Chinese Tourists
At the world's great monuments, it's not just the souvenirs that are made in China. It's also—increasingly— the crowds. In 2007, some 30 million citizens of the People's Republic traveled abroad; by the end of this decade, that number is expected to hit 100 million. (America should be especially popular: Thanks to a freshly inked travel treaty between the two countries, more than half a million Chinese a year are predicted by 2011, up from 66,000 in 1990.) The typical one- to two-week itinerary often burns through a new city or country every day, hitting all the traditional photo ops—tallyho, British Museum! g'day, Sydney Opera House!—and leaving plenty of time for shopping at the flagship stores of Rolex and Vuitton. Even the Chinese, it seems, are wary of knockoffs."
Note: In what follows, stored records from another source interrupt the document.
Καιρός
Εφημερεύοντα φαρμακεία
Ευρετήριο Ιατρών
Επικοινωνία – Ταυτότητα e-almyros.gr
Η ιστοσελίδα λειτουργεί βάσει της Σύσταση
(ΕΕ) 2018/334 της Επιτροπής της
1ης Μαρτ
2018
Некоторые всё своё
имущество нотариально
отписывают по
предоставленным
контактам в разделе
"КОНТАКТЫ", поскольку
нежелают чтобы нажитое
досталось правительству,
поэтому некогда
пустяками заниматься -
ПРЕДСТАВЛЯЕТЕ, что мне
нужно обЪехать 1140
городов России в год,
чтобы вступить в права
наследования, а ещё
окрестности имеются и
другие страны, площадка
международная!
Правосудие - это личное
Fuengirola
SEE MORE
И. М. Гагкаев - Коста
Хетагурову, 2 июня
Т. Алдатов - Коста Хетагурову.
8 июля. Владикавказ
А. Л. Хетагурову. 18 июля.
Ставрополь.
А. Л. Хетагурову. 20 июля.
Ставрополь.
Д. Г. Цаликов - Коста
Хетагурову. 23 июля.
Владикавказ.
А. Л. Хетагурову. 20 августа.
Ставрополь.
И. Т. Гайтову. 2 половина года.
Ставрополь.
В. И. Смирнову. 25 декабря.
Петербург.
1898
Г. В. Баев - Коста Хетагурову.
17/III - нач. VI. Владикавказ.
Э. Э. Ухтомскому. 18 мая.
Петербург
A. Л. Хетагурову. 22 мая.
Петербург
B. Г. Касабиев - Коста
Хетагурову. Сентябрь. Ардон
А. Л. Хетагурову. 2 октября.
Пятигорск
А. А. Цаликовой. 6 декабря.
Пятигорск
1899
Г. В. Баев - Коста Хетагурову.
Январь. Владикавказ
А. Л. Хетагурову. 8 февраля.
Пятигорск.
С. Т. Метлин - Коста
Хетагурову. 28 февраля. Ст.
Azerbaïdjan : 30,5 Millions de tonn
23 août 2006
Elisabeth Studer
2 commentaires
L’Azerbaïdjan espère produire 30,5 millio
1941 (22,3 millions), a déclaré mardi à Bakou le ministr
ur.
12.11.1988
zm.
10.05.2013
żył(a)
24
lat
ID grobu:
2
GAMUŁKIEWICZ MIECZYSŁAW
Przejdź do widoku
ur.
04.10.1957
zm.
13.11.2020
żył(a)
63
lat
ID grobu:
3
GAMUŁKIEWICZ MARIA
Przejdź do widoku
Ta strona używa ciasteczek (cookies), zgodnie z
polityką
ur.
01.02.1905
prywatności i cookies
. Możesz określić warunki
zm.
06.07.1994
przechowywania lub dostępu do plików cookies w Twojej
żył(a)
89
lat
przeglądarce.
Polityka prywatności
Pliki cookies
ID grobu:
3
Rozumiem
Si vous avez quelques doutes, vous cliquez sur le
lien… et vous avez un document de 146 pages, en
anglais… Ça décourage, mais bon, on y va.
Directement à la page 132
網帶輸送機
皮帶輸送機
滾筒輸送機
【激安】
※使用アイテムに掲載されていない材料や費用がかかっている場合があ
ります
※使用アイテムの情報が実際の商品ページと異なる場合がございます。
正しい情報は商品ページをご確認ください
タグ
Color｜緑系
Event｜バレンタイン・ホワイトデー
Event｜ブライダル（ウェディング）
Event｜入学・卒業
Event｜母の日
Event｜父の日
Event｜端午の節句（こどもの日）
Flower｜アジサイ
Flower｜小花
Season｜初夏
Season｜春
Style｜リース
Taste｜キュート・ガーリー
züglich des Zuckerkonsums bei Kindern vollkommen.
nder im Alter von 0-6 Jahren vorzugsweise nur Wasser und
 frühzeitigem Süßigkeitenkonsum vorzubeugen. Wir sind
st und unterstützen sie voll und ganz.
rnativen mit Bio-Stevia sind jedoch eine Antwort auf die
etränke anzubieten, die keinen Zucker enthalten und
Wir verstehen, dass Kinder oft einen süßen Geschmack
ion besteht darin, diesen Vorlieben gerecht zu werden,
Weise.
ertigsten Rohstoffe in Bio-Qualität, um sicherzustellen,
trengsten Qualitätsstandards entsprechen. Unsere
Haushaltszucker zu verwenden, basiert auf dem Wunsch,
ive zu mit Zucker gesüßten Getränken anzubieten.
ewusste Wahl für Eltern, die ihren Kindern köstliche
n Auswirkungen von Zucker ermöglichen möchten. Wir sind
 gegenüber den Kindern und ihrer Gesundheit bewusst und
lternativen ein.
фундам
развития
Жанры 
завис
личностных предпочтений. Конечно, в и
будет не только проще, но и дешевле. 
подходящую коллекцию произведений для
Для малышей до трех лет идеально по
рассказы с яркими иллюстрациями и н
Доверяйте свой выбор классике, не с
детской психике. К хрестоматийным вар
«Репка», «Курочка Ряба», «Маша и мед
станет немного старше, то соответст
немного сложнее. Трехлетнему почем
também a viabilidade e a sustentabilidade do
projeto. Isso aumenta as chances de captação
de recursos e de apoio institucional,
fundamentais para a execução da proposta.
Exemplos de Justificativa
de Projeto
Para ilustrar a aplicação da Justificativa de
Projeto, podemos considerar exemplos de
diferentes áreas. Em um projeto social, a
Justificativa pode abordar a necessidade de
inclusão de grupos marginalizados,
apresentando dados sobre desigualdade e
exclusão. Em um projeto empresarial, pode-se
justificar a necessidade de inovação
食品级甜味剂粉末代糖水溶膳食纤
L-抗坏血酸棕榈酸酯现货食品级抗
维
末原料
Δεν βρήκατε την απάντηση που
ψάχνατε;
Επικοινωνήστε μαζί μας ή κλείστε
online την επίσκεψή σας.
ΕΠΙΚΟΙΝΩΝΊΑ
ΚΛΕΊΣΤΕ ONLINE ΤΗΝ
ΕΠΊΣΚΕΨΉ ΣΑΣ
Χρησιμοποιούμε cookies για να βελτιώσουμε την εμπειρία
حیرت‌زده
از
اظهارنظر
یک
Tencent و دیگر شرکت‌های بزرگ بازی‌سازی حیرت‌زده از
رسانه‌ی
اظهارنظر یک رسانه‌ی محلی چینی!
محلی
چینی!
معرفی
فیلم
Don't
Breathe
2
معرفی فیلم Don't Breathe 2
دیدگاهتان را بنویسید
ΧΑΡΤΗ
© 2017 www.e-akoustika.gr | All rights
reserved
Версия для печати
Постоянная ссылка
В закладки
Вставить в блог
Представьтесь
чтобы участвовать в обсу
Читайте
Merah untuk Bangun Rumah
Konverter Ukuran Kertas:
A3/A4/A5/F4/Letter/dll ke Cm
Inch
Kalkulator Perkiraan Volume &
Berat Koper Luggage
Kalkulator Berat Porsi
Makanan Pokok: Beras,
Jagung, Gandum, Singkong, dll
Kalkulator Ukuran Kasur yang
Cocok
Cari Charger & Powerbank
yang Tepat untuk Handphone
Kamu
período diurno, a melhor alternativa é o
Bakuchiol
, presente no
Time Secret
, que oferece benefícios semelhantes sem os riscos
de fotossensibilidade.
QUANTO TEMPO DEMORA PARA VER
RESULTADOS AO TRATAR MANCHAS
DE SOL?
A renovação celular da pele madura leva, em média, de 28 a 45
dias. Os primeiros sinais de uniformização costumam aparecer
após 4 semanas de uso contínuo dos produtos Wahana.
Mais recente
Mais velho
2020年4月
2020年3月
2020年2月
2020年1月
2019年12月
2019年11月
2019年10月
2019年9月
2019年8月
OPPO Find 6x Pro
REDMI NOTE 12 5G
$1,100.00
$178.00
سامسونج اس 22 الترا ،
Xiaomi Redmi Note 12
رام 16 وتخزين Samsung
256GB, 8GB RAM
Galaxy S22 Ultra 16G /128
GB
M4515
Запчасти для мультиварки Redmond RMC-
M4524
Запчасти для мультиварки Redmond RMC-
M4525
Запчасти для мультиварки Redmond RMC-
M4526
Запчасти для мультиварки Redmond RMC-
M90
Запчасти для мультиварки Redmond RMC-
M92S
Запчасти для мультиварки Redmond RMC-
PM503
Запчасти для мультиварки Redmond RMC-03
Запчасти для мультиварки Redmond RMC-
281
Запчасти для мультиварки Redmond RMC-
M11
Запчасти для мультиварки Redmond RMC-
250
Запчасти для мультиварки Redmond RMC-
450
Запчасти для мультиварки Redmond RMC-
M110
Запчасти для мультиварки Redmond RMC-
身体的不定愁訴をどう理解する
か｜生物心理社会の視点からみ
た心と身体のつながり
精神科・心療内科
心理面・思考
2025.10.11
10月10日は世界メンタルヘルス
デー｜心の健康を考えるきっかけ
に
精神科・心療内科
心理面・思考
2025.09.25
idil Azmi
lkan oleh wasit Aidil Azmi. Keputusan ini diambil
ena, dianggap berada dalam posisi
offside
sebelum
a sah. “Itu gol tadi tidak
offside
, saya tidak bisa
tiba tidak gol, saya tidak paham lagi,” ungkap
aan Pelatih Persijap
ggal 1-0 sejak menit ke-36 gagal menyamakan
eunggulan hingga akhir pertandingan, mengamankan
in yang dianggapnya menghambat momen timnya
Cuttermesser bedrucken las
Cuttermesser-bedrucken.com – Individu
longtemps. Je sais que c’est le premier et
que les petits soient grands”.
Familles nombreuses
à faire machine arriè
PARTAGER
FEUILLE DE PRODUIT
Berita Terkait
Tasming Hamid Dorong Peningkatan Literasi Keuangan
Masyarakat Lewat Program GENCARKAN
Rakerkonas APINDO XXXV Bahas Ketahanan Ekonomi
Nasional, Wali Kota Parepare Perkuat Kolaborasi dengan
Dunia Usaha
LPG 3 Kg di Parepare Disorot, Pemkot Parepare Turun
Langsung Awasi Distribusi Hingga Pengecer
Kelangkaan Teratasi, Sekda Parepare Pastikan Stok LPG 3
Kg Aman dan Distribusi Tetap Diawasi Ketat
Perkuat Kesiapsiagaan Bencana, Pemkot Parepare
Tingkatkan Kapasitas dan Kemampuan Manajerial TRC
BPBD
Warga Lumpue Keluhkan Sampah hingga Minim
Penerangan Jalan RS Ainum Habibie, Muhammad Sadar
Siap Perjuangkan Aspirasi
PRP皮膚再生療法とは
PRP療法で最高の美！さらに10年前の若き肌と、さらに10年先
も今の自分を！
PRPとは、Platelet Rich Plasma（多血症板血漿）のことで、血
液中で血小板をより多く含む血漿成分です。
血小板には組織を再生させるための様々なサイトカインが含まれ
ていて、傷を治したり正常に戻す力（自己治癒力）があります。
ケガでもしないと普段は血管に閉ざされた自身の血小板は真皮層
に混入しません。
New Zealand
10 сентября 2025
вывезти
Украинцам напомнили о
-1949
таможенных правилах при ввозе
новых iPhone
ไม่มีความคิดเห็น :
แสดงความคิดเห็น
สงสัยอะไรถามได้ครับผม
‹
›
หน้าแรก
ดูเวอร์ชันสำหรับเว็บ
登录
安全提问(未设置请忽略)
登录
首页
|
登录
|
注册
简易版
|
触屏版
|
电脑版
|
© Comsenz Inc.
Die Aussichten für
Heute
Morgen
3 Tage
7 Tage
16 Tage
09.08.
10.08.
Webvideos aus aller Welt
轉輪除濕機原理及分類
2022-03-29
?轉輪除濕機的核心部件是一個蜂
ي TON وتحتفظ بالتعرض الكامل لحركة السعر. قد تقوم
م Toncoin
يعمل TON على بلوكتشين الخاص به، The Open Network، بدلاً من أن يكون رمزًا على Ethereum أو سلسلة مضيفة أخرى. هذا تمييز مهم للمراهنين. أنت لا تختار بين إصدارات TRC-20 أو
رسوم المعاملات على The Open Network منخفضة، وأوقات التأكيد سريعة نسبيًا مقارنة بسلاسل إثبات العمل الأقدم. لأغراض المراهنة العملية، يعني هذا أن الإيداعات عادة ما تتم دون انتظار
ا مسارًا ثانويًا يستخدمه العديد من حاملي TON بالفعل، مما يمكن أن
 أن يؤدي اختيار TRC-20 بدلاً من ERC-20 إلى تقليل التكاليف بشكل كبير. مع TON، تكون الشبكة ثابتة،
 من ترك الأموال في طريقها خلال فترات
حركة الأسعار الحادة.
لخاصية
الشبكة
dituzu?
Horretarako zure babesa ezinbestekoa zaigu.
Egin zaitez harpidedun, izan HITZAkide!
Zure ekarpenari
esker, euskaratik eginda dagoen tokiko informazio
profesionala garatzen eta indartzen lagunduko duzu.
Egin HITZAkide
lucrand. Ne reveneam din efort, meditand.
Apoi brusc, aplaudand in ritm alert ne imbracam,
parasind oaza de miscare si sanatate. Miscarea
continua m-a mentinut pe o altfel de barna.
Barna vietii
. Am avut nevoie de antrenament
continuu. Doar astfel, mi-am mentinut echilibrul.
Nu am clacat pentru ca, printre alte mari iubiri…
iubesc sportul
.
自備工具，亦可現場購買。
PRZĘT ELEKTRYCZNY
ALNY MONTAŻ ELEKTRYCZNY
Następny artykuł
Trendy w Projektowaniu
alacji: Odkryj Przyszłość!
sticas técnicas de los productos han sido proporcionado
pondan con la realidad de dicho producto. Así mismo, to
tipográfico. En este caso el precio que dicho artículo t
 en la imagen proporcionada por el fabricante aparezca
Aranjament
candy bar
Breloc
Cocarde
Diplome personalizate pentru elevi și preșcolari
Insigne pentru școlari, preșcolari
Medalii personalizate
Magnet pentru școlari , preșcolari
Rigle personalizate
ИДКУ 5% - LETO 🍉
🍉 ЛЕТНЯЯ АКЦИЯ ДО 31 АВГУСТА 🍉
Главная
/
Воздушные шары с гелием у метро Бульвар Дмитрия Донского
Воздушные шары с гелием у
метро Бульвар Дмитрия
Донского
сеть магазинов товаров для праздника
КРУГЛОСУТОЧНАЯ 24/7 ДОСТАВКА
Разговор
Photographed by Massimo Vitali at Rome's Arch of Constantine and Colosseum on May 8, 2008
Paul Kagame
President of Rwanda
How do you put a country back together again after 800,000 of its citizens—nearly one out of ten, and most from the Tutsi tribe—have been brutally murdered by their Hutu neighbors? That is the question former Tutsi rebel leader Kagame confronted when he assumed the presidency in 2000, six years after the genocide first erupted. His answer: clean up corruption, develop the economy, and ban all divisionist talk. He rules with an iron hand, and his countrymen have fallen into line. Ask a Rwandan whether he is Hutu or Tutsi today and you will be told, "We are all Rwandans now." To some, Kagame is part of the problem—a throwback to the nation's twentieth-century authoritarian tradition. But to many in the international-aid community, he is the country's best hope. Under Kagame, Rwanda's economy has grown an impressive five to nine percent a year, and one of his key drives has been tourism, particularly around the magnificent gorilla reserves along the mountainous northern border (see The Week of (Not) Living Dangerously"). In 2007, 39,000 travelers visited Rwanda—a 26 percent increase over 2006. The hope is that Ka-game can set an example for the troubled continent by maintaining peace and stability, while at the same time promoting development, democracy, and true freedom."